There’s still time for him
To become a doctor, I think.”
She was also asked if it hurt
To read my most autobiographical
Stuff, the shit that detailed
How she used to drink and smoke
And punch old Indian women
In the face. She said, “I was ashamed,
And wished he used fake names,
But then I realized they made me
Think honestly about the past.”
I don’t know if she was telling
The truth. She mythologized herself
As much as I do. But I can testify
To this: Whenever I traveled near home
To read my poems, my mother
Would always sit in the third row
And gracefully withstand my utter lack
Of tact. Though, on the phone,
She once described me
As “13 percent book smart
And 87 percent dick jokes.”
Ah, the things our mothers know...
95.
Painkiller
My sister reminds me
Of the time that I stepped
On a nail, screamed
In pain, and ran
With the nail and board
Still attached to my foot.
Also screaming, our mother
Chased me, wanting
To deliver first aid,
But I was probably
Trying to elude the pain
By running from everything
In the world. When
She finally caught me,
My mother pushed me down,
Pulled the nail and board
Off my foot, and then removed
My shoe. We all expected to
See blood. But, no, no, no,
The nail had miraculously
Passed between my toes
With barely a scratch.
That nail had been impaled
In my shoe and not
In my foot. We laughed
And Mom asked me why
I was screaming from
Pain when there was no pain.
I had no answer then.
But now I think
That I’d been anticipating
The pain, much like the rain
Dancer who is always successful
Because he doesn’t stop
Dancing and praying
And dancing and praying
Until it rains and rains and
Rains and rains.
96.
Cultural Identity
FIFTEEN YEARS AGO, at a book reading in Philadelphia, a white man asked me what made my work so “particularly Indian.” He said that my poems and stories didn’t seem “all that Indian.”
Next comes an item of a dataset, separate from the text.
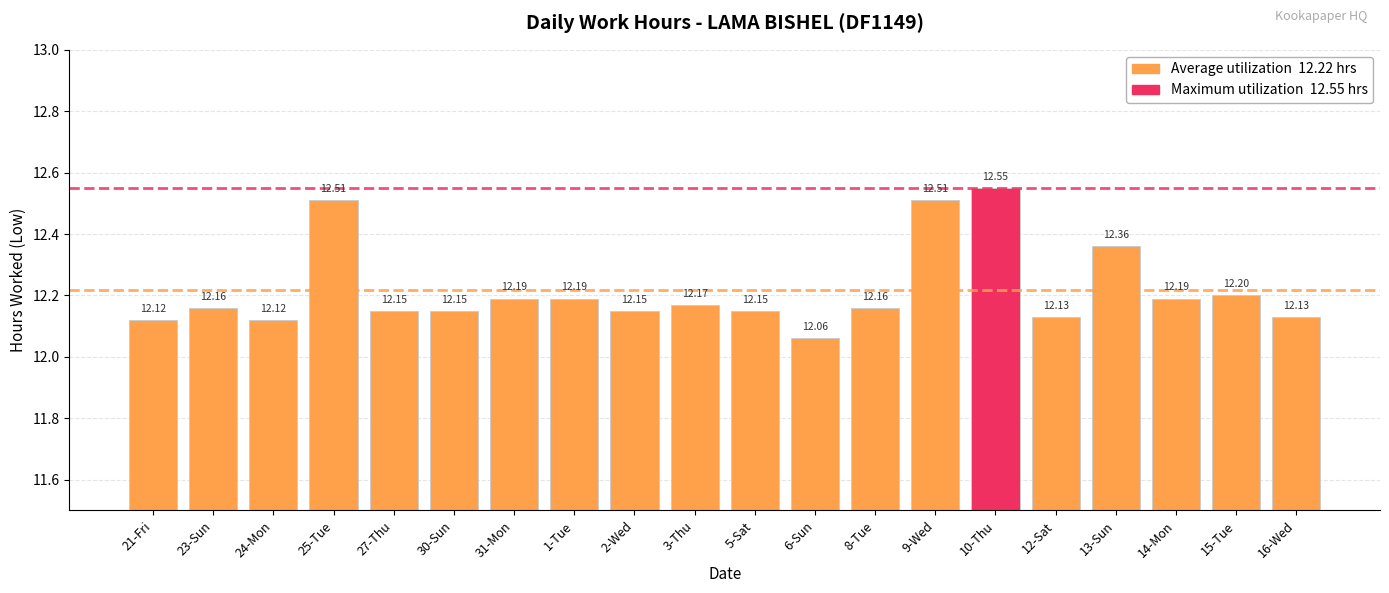

What is the label of the 6th bar from the left?

30-Sun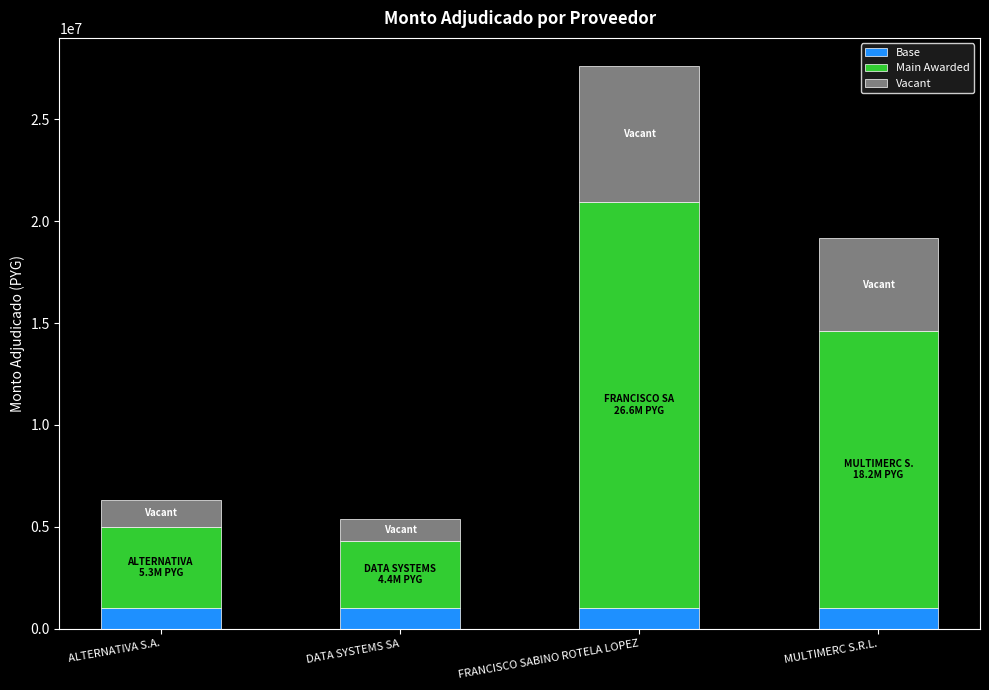

At which category is the sum across all series the highest?

FRANCISCO SABINO ROTELA LOPEZ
/> I said, “First of all, you’re a white guy from Philadelphia. What do you know about Indians you didn’t learn from some other white guy from Philadelphia? And secondly, would you ask a white guy what makes him so white? Well, let me tell you, pal, that question you just asked makes you the whitest asshole in Philadelphia right now.”
Yes, before I went on bipolar medication, I would sometimes lose my temper in very public and aggressive and completely justified ways.
But as the years have gone by, I have often pondered that white man’s question. And I often think of the other white people and Indians who have questioned the “Indianness” of my identity. And I have experimented with various answers to their questions and challenges. I have considered the genetic, cultural, political, spiritual, and economic aspects of “Indianness.” I have discussed the issue with other indigenous writers and scholars. I have read millions of words written by and about Indians.
So, if I could travel back in time to Philadelphia, I would answer that white man’s question in a different way. I would have said, “The concept of ‘Indianness’ is amorphous and highly personal and eccentric. It’s hard to say exactly what ‘Indianness’ is without reverting to generic notions of ‘cultural construction’ and ‘postcolonialism.’ But I will say that I have never been a dancer or singer. I have only intermittently believed in God. I used to be a math prodigy and now I’m a great storyteller. Does any of that make me more or less Indian? I don’t think so. You know what makes me and my stories Indian? All the goddamn funerals.”